Eventually, I'm afraid, one of them is going to fall out the window, since they choose to hold their epic battles there. He's already tried to commit suicide and been talked in by a suicide counsellor, or at least that's what it looked like, but he was back out there a week or so later. They were at it again before 10am this morning, whilhe the band played patriotic music. Me, I'd like out of here so I don't have to endure any more of this, but that's extremely unlikely at the moment. 

Meanwhile, it occurred to me that a Martian landing in the courtyard during prime time would likely think that "merde" is like the Japanese "wa," not a word so much as a vocable indicating structure of a sentence. That's how often people scream it at each other here. 

* * * 

And while I'm complaining, in all the bitching about this place that I've done, it occurred to me as I showered this morning, I've never mentioned, well, the shower.
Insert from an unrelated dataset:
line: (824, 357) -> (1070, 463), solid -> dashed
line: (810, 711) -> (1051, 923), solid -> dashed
It's not really a shower. I have this kind of wand with a mostly stopped-up shower head on it, and I have to use one hand to direct the spray. I'd much rather just stand under a shower, but the hose on this damn thing isn't long enough. I realized, though, that I could demonstrate this on the blog, so I just went into the bathroom and shot this as a demonstration. 
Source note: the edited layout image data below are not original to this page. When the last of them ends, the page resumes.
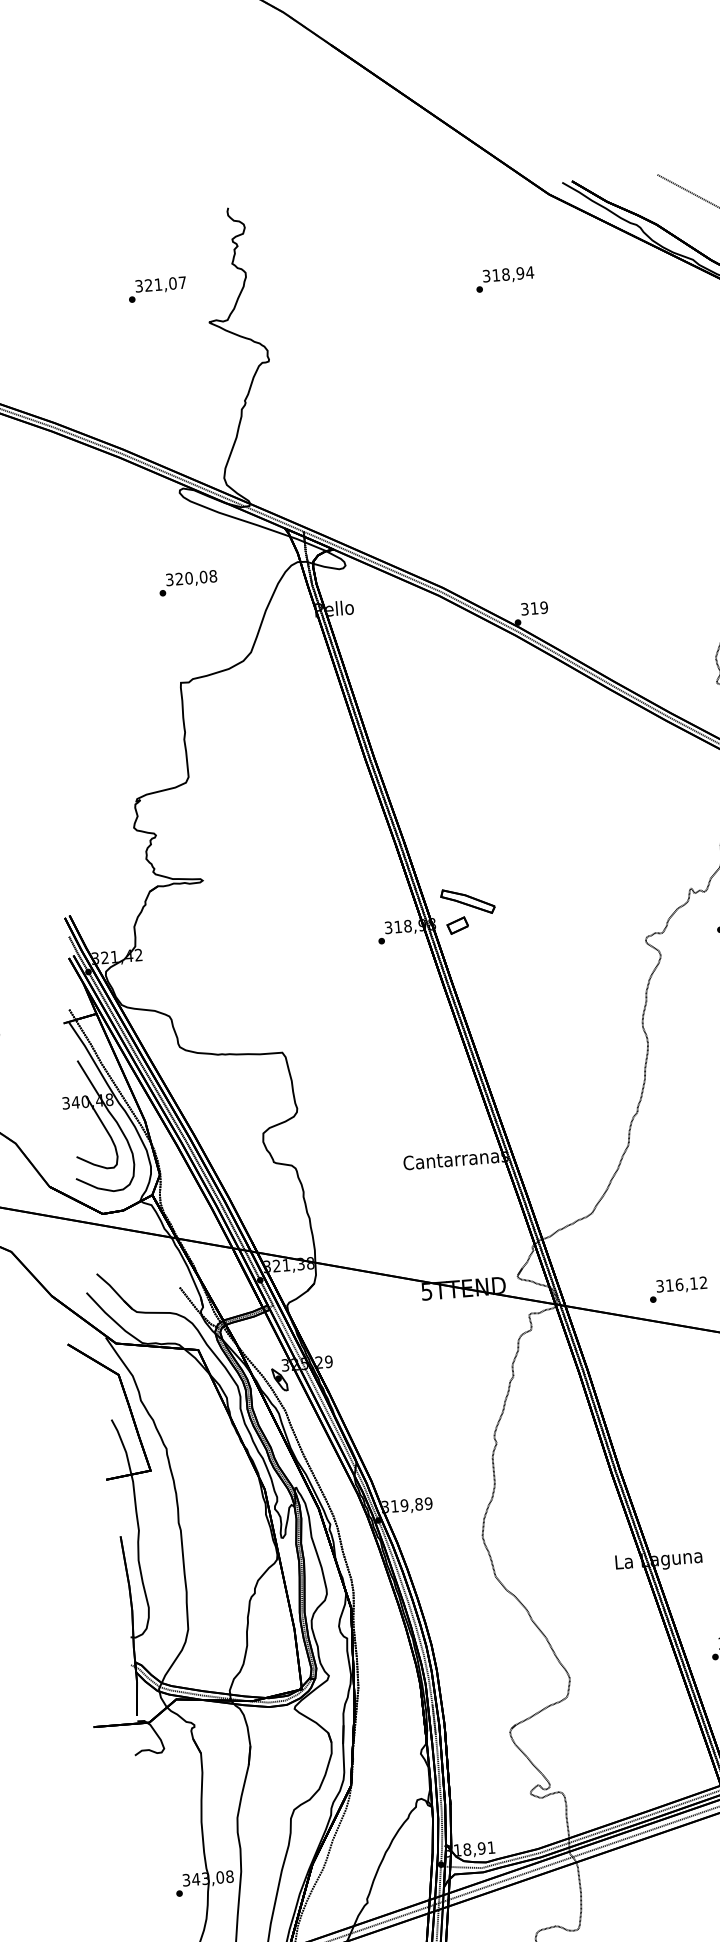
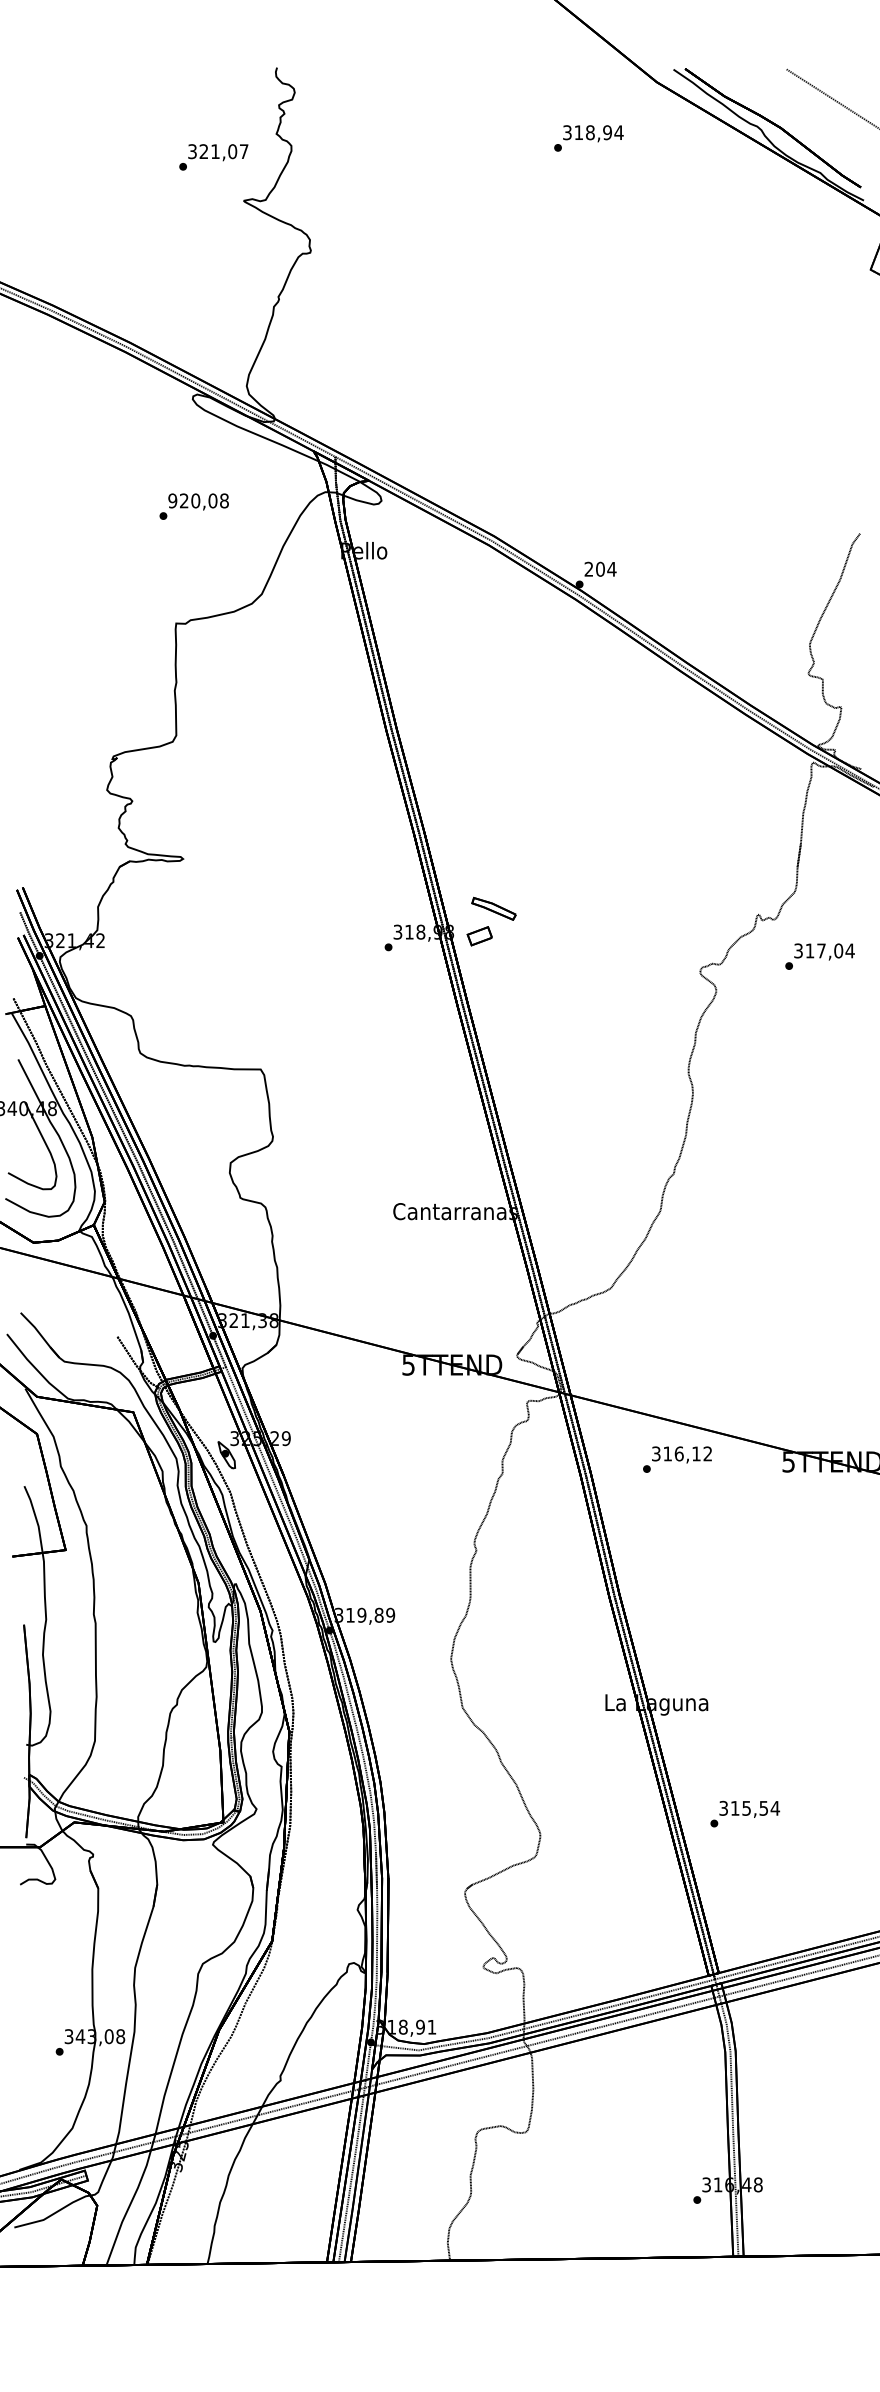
text: (504, 279) -> (588, 138), moved
text: (157, 289) -> (213, 157), moved
text: (169, 579) -> (172, 500), 320,08 -> 920,08
text: (534, 607) -> (600, 568), 319 -> 204
part: (467, 901) -> (493, 908), size x0.7
text: (678, 1289) -> (677, 1459), moved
As you can see, it doesn't even reach the top of my head (proportion is a bit off in this shot), and as you can also see, the bathroom is tiny: that's the sink with the washcloth and towel that are usually on the shower rod (attached to the ceiling by string) on the bathroom sink. 

* * * 

Finally, one complaint that a lot of non-French people have about France is that the idea of entrepreneurship doesn't exist here, the Frenchness of the word notwithstanding. France taxes single-person, self-run businesses so badly that unless you're already rich, it makes no sense to open one. But there are some who try, and you have to wish them well, even when they're comptletely ridiculous. 
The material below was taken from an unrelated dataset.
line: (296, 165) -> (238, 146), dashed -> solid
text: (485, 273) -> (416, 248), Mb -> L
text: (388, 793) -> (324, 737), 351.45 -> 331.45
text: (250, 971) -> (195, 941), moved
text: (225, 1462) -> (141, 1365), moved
For instance, there's a small street I take on my way home from the market on days when it's way too hot to ramble, and there are two stores on this street that make me wonder how they survive. One is a medieval re-enactors' store that sells armor, weapons (dull but accurate-looking swords, shields), and other appurtenances, including bottles of mead. Just down the street is a newcomer whose business plan I'd love to see. It sells cupcakes, bottled ice tea, skateboards, shirts, books and, on appointment, you can get a tattoo there. 

The safest way to make money by yourself or with a couple of partners remains food, though, and a couple of weeks ago as I was walking with a visitor up the hill, a guy handing out flyers handed me one for his new business, Art Burger. Yes, an all-hamburger place. The guy was eager to try out his English and told us that this place -- when it opened, since it wasn't yet open -- would be the best in town. "We're down in the Beaux Arts district -- do you know it?" I did indeed: that's where the studio I use to record my Fresh Air pieces is. I thanked him and he went on to hand out the rest of his flyers. I got it home and noticed something interesting. No, not the wide variety of what looked to be pretty good burgers. No, it was the fact that in a six-page folder, there was no address. Beaux Arts isn't a huge place, but it does cover some ground. 

Coincidentally, I was down there a day later, with this same friend, and, as we walked down a main street, she pointed out that we were in front of Art Burger. Just as she mentioned it, the smell hit me. It smelled good. Seriously good. And, it being where it is, it'd be a snap to find again. But why they went to the bother of printing up hundreds of these brochures in full color and handing them out and omitting the address makes no sense at all. There was a young woman out front and I mentioned that I was glad I'd found the place and, picking up one of the brochures, I pointed out to her that the address wasn't on it. "What does that matter?" she said. "You're here, so you've found it!" 

Anyway, I'll be down there sometime soon to check them out, and if you're curious, they have a website. I just hope that, with the acumen on the business side they've already shown, they'll still be open when I get around to going there.